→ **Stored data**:
====

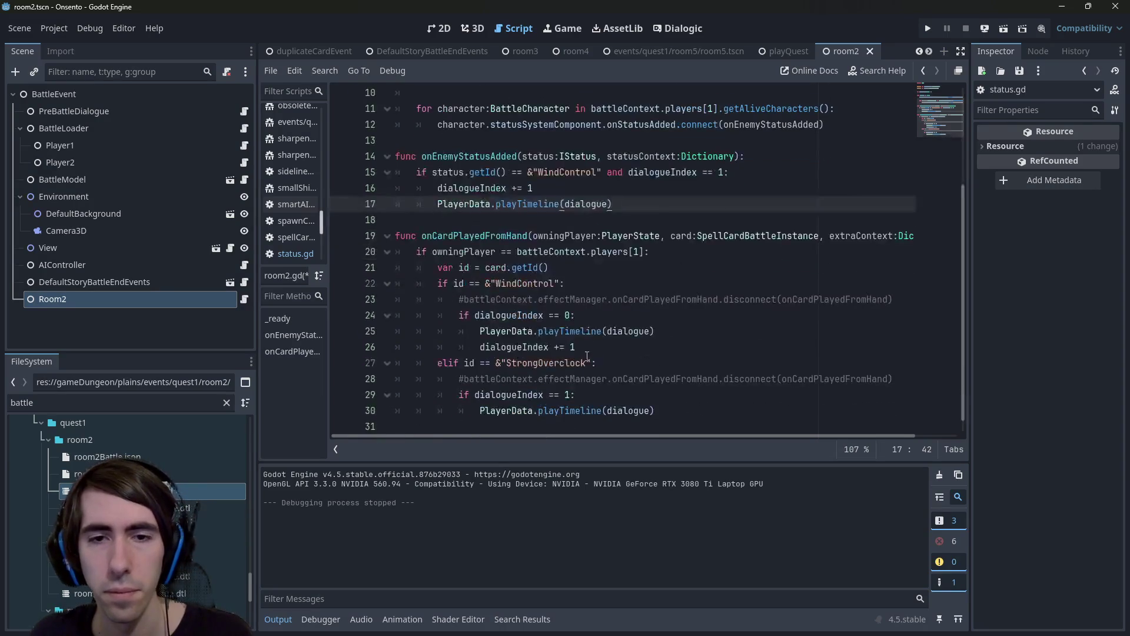
{"action": "left_click", "coordinate": [594, 348]}
{"action": "key", "text": "alt+Up"}
{"action": "key", "text": "ctrl+s"}
Review the dialogue argument of the new playTimeline call on line 17.
{"action": "scroll", "coordinate": [592, 227], "scroll_direction": "up", "scroll_amount": 2}
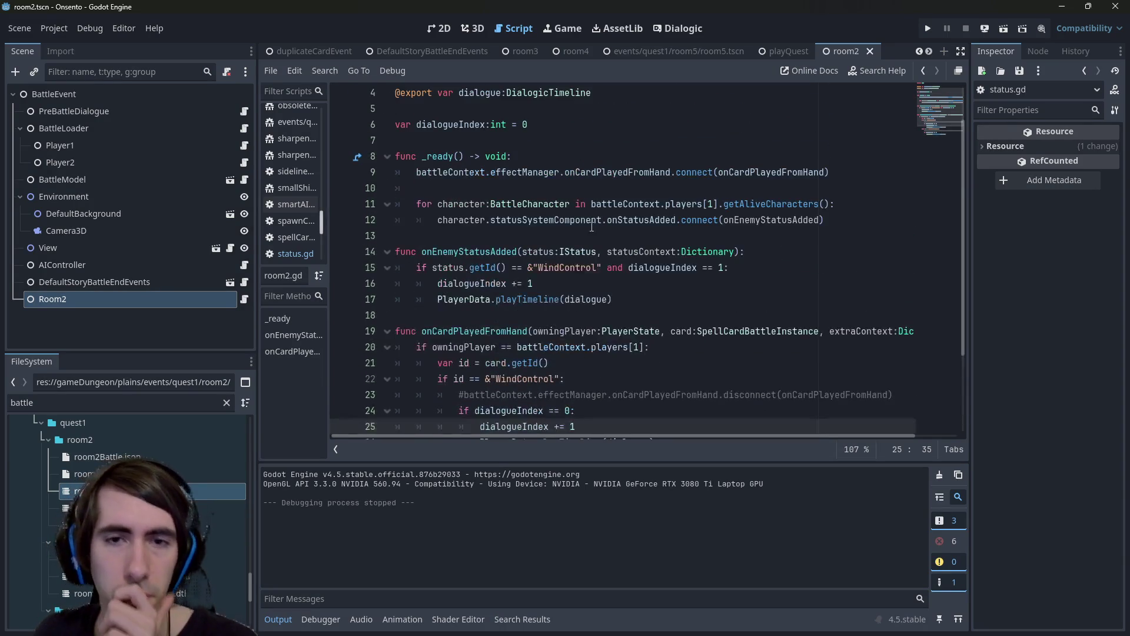
{"action": "double_click", "coordinate": [583, 299]}
{"action": "scroll", "coordinate": [583, 299], "scroll_direction": "up", "scroll_amount": 1}
{"action": "scroll", "coordinate": [471, 318], "scroll_direction": "down", "scroll_amount": 3}
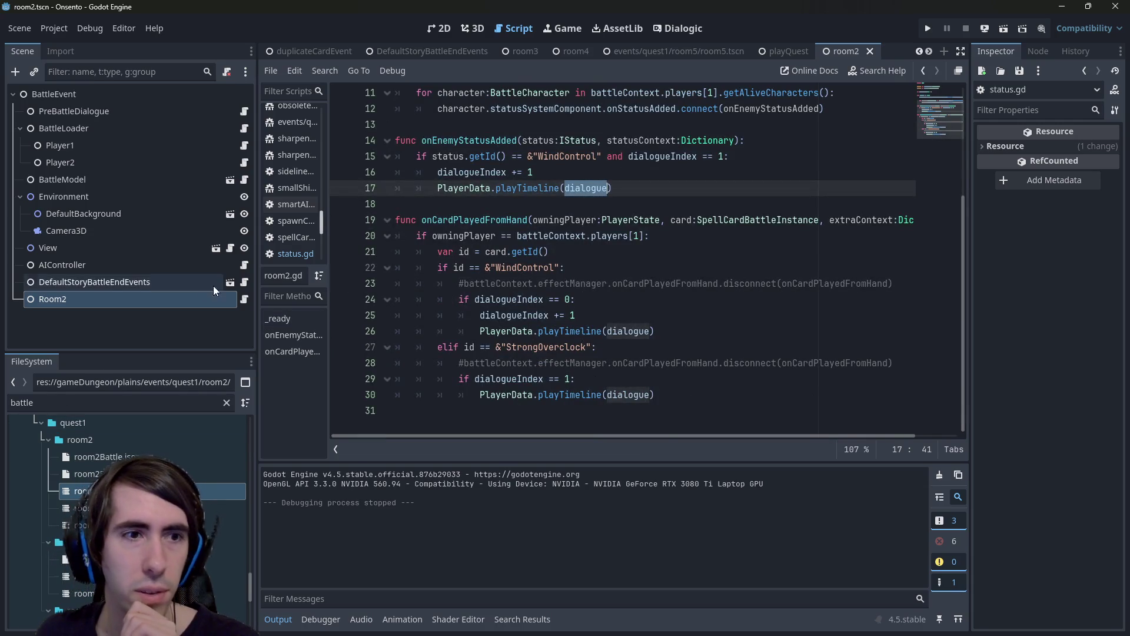
{"action": "left_click", "coordinate": [601, 273]}
{"action": "left_click", "coordinate": [623, 252]}
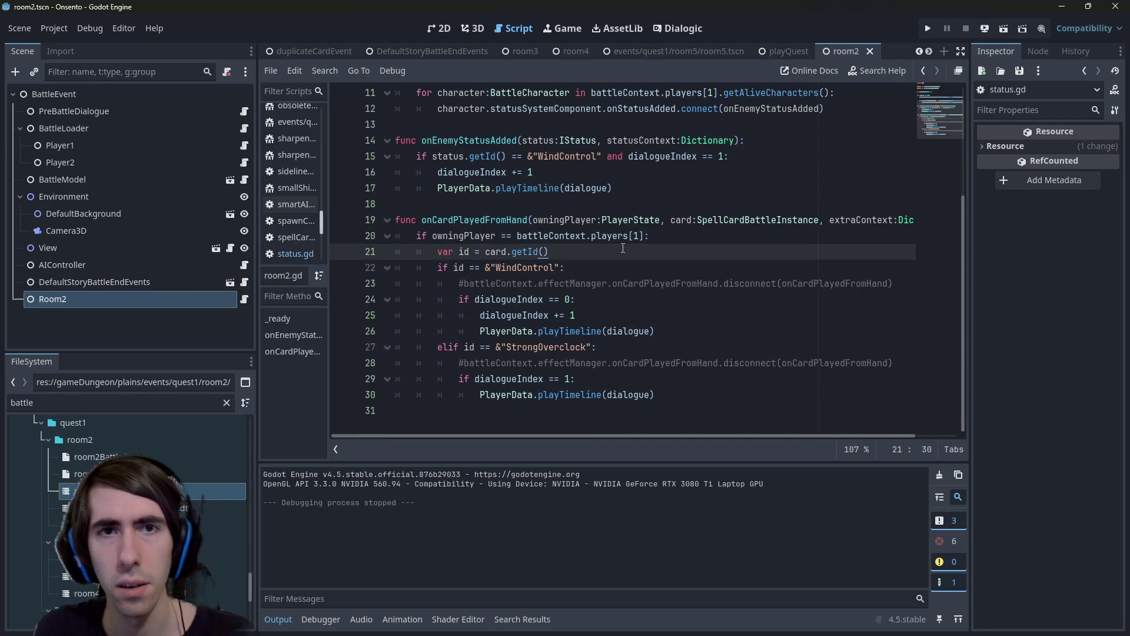
{"action": "key", "text": "shift+alt+o"}
Quick-open intro2.gd and copy its resume() function.
{"action": "type", "text": "intro2"}
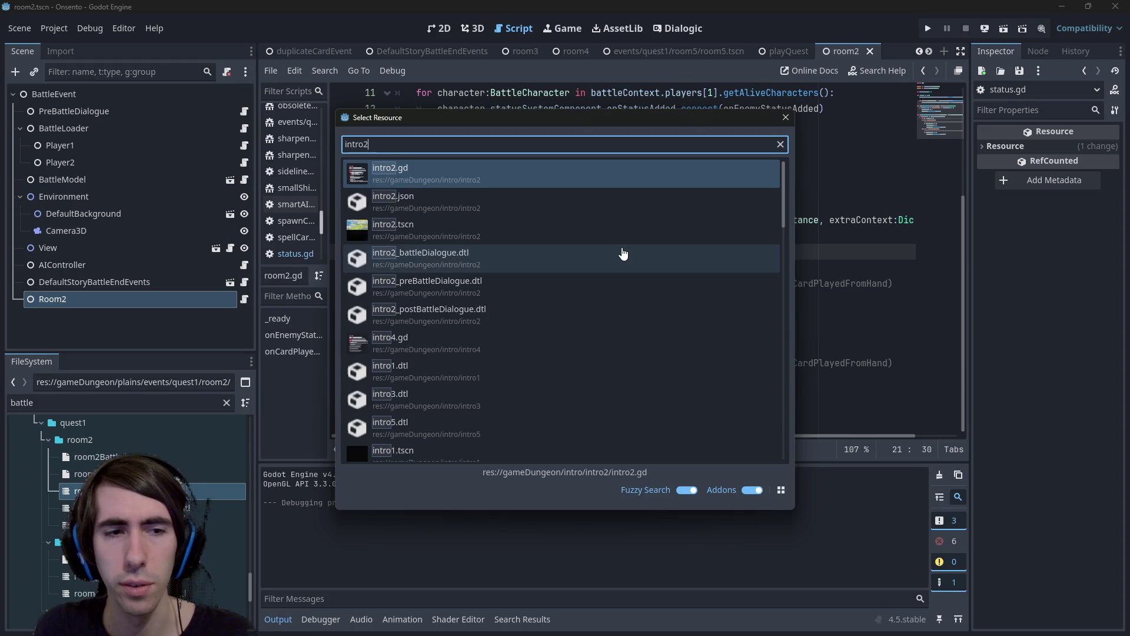
{"action": "key", "text": "Return"}
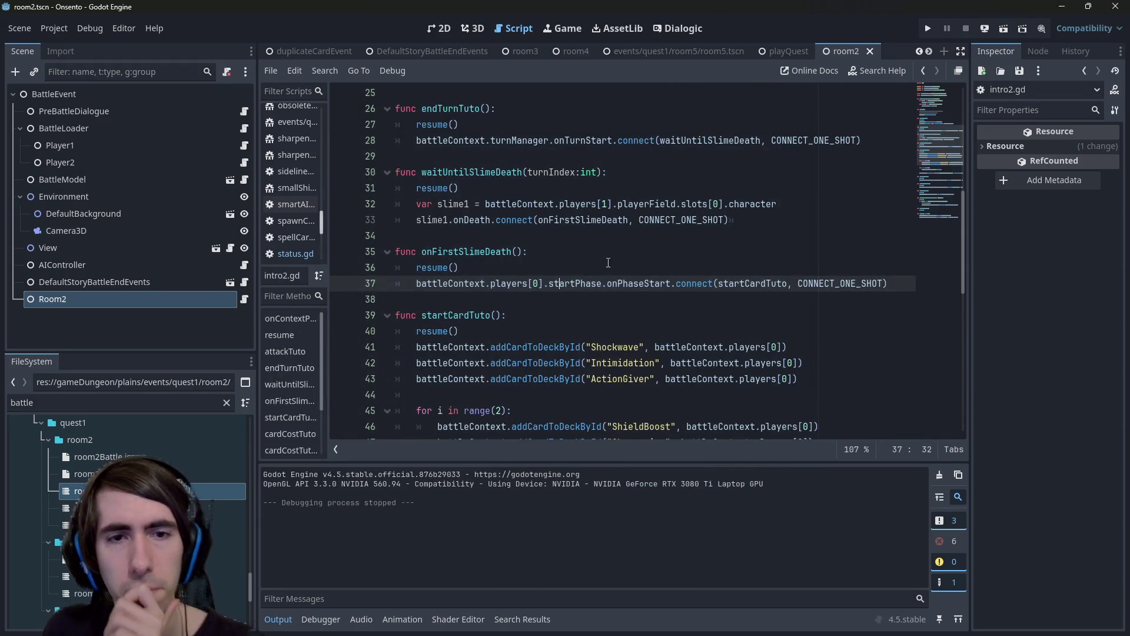
{"action": "scroll", "coordinate": [609, 262], "scroll_direction": "down", "scroll_amount": 7}
{"action": "scroll", "coordinate": [605, 268], "scroll_direction": "down", "scroll_amount": 4}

====

→ **Assignment**: Exclude images. Return the data above verbatim.

→ **Expected output**:
{"action": "left_click", "coordinate": [594, 348]}
{"action": "key", "text": "alt+Up"}
{"action": "key", "text": "ctrl+s"}
Review the dialogue argument of the new playTimeline call on line 17.
{"action": "scroll", "coordinate": [592, 227], "scroll_direction": "up", "scroll_amount": 2}
{"action": "double_click", "coordinate": [583, 299]}
{"action": "scroll", "coordinate": [583, 299], "scroll_direction": "up", "scroll_amount": 1}
{"action": "scroll", "coordinate": [471, 318], "scroll_direction": "down", "scroll_amount": 3}
{"action": "left_click", "coordinate": [601, 273]}
{"action": "left_click", "coordinate": [623, 252]}
{"action": "key", "text": "shift+alt+o"}
Quick-open intro2.gd and copy its resume() function.
{"action": "type", "text": "intro2"}
{"action": "key", "text": "Return"}
{"action": "scroll", "coordinate": [609, 262], "scroll_direction": "down", "scroll_amount": 7}
{"action": "scroll", "coordinate": [605, 268], "scroll_direction": "down", "scroll_amount": 4}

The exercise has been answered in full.